Cleanup, cleanup, cleanup
You definitely need procedures for cleaning up your AWS accounts. How many EBS snapshots do you currently have and do you know if all of them are required? How many VPCs, subnets, internet gateways and routing tables do you have? Do you need all of them? How many key pairs exist? How many Lambda functions, how many IAM roles and policies do exist, how many S3 buckets do you have and for what purpose? If you do not regularly cleanup, again, there will be chaos.
Test, test, test…but wait, that will cost something
Using services in a public cloud does not mean you do not need to test. But testing will cost you money as well. Every service you are using will be charged no matter if you use it for testing purposes or for production. If you test in one account and then want to apply the same stuff in another account or another region do not expect that all is fine. You will need to test again because maybe the other account is missing some IAM stuff or services are not available at all in another region.

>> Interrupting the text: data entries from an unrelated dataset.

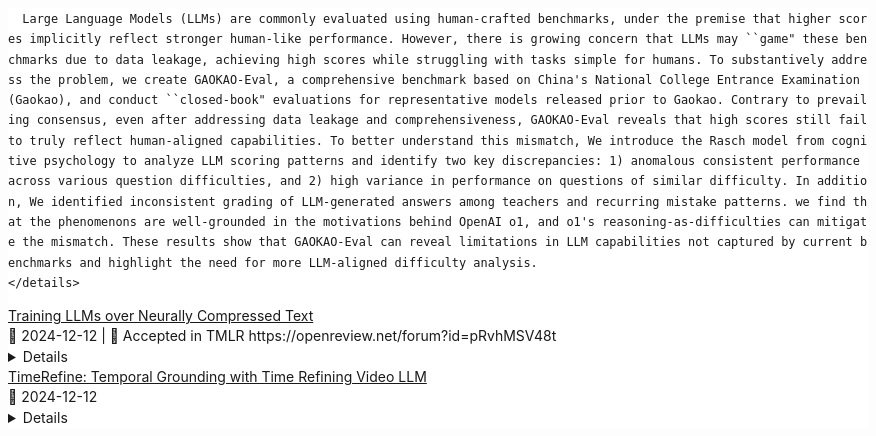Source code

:       Large Language Models (LLMs) are commonly evaluated using human-crafted benchmarks, under the premise that higher scores implicitly reflect stronger human-like performance. However, there is growing concern that LLMs may ``game" these benchmarks due to data leakage, achieving high scores while struggling with tasks simple for humans. To substantively address the problem, we create GAOKAO-Eval, a comprehensive benchmark based on China's National College Entrance Examination (Gaokao), and conduct ``closed-book" evaluations for representative models released prior to Gaokao. Contrary to prevailing consensus, even after addressing data leakage and comprehensiveness, GAOKAO-Eval reveals that high scores still fail to truly reflect human-aligned capabilities. To better understand this mismatch, We introduce the Rasch model from cognitive psychology to analyze LLM scoring patterns and identify two key discrepancies: 1) anomalous consistent performance across various question difficulties, and 2) high variance in performance on questions of similar difficulty. In addition, We identified inconsistent grading of LLM-generated answers among teachers and recurring mistake patterns. we find that the phenomenons are well-grounded in the motivations behind OpenAI o1, and o1's reasoning-as-difficulties can mitigate the mismatch. These results show that GAOKAO-Eval can reveal limitations in LLM capabilities not captured by current benchmarks and highlight the need for more LLM-aligned difficulty analysis.
    </details>
</div>
<div class="paper-card">
    <div class="paper-title"><a href="http://arxiv.org/abs/2404.03626v3">Training LLMs over Neurally Compressed Text</a></div>
    <div class="paper-meta">
      📅 2024-12-12
      | 💬 Accepted in TMLR https://openreview.net/forum?id=pRvhMSV48t
    </div>
    <details class="paper-abstract">
      In this paper, we explore the idea of training large language models (LLMs) over highly compressed text. While standard subword tokenizers compress text by a small factor, neural text compressors can achieve much higher rates of compression. If it were possible to train LLMs directly over neurally compressed text, this would confer advantages in training and serving efficiency, as well as easier handling of long text spans. The main obstacle to this goal is that strong compression tends to produce opaque outputs that are not well-suited for learning. In particular, we find that text na\"ively compressed via Arithmetic Coding is not readily learnable by LLMs. To overcome this, we propose Equal-Info Windows, a novel compression technique whereby text is segmented into blocks that each compress to the same bit length. Using this method, we demonstrate effective learning over neurally compressed text that improves with scale, and outperforms byte-level baselines by a wide margin on perplexity and inference speed benchmarks. While our method delivers worse perplexity than subword tokenizers for models trained with the same parameter count, it has the benefit of shorter sequence lengths. Shorter sequence lengths require fewer autoregressive generation steps, and reduce latency. Finally, we provide extensive analysis of the properties that contribute to learnability, and offer concrete suggestions for how to further improve the performance of high-compression tokenizers.
    </details>
</div>
<div class="paper-card">
    <div class="paper-title"><a href="http://arxiv.org/abs/2412.09601v1">TimeRefine: Temporal Grounding with Time Refining Video LLM</a></div>
    <div class="paper-meta">
      📅 2024-12-12
    </div>
    <details class="paper-abstract">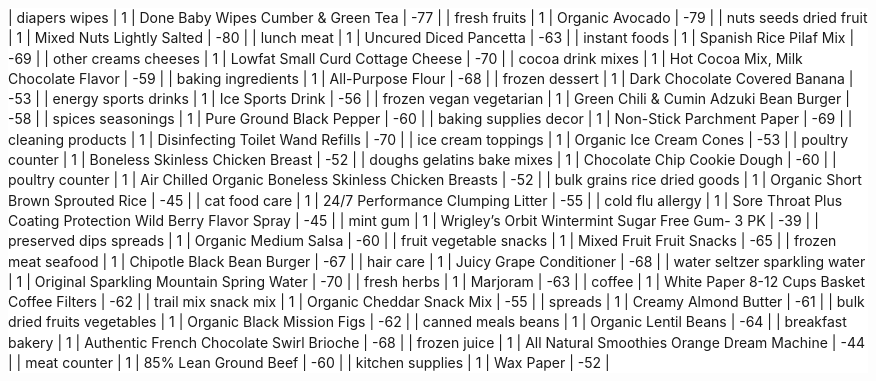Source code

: | diapers wipes                 |             1 | Done Baby Wipes Cumber & Green Tea                                     |                 \-77 |
| fresh fruits                  |             1 | Organic Avocado                                                        |                 \-79 |
| nuts seeds dried fruit        |             1 | Mixed Nuts Lightly Salted                                              |                 \-80 |
| lunch meat                    |             1 | Uncured Diced Pancetta                                                 |                 \-63 |
| instant foods                 |             1 | Spanish Rice Pilaf Mix                                                 |                 \-69 |
| other creams cheeses          |             1 | Lowfat Small Curd Cottage Cheese                                       |                 \-70 |
| cocoa drink mixes             |             1 | Hot Cocoa Mix, Milk Chocolate Flavor                                   |                 \-59 |
| baking ingredients            |             1 | All-Purpose Flour                                                      |                 \-68 |
| frozen dessert                |             1 | Dark Chocolate Covered Banana                                          |                 \-53 |
| energy sports drinks          |             1 | Ice Sports Drink                                                       |                 \-56 |
| frozen vegan vegetarian       |             1 | Green Chili & Cumin Adzuki Bean Burger                                 |                 \-58 |
| spices seasonings             |             1 | Pure Ground Black Pepper                                               |                 \-60 |
| baking supplies decor         |             1 | Non-Stick Parchment Paper                                              |                 \-69 |
| cleaning products             |             1 | Disinfecting Toilet Wand Refills                                       |                 \-70 |
| ice cream toppings            |             1 | Organic Ice Cream Cones                                                |                 \-53 |
| poultry counter               |             1 | Boneless Skinless Chicken Breast                                       |                 \-52 |
| doughs gelatins bake mixes    |             1 | Chocolate Chip Cookie Dough                                            |                 \-60 |
| poultry counter               |             1 | Air Chilled Organic Boneless Skinless Chicken Breasts                  |                 \-52 |
| bulk grains rice dried goods  |             1 | Organic Short Brown Sprouted Rice                                      |                 \-45 |
| cat food care                 |             1 | 24/7 Performance Clumping Litter                                       |                 \-55 |
| cold flu allergy              |             1 | Sore Throat Plus Coating Protection Wild Berry Flavor Spray            |                 \-45 |
| mint gum                      |             1 | Wrigley’s Orbit Wintermint Sugar Free Gum- 3 PK                        |                 \-39 |
| preserved dips spreads        |             1 | Organic Medium Salsa                                                   |                 \-60 |
| fruit vegetable snacks        |             1 | Mixed Fruit Fruit Snacks                                               |                 \-65 |
| frozen meat seafood           |             1 | Chipotle Black Bean Burger                                             |                 \-67 |
| hair care                     |             1 | Juicy Grape Conditioner                                                |                 \-68 |
| water seltzer sparkling water |             1 | Original Sparkling Mountain Spring Water                               |                 \-70 |
| fresh herbs                   |             1 | Marjoram                                                               |                 \-63 |
| coffee                        |             1 | White Paper 8-12 Cups Basket Coffee Filters                            |                 \-62 |
| trail mix snack mix           |             1 | Organic Cheddar Snack Mix                                              |                 \-55 |
| spreads                       |             1 | Creamy Almond Butter                                                   |                 \-61 |
| bulk dried fruits vegetables  |             1 | Organic Black Mission Figs                                             |                 \-62 |
| canned meals beans            |             1 | Organic Lentil Beans                                                   |                 \-64 |
| breakfast bakery              |             1 | Authentic French Chocolate Swirl Brioche                               |                 \-68 |
| frozen juice                  |             1 | All Natural Smoothies Orange Dream Machine                             |                 \-44 |
| meat counter                  |             1 | 85% Lean Ground Beef                                                   |                 \-60 |
| kitchen supplies              |             1 | Wax Paper                                                              |                 \-52 |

It is still about engineering
Using cloud services is easy, all is managed by the cloud provider. So far for the marketing side. It is true that you save time and money because you are using services and you do not need to take care about setting up and managing the services. But it is also true that all the stuff you need to put around these services requires a lot of engineering. Setting up your business, or parts of you business, on AWS or any other cloud provider requires a lot of brain work. You do not need to spend the time and money at the beginning because getting started is easy. You will probably spend a lot of time and money when you are in a public cloud for some months or even years and start to realize that management of all that cloud stuff can be really hard.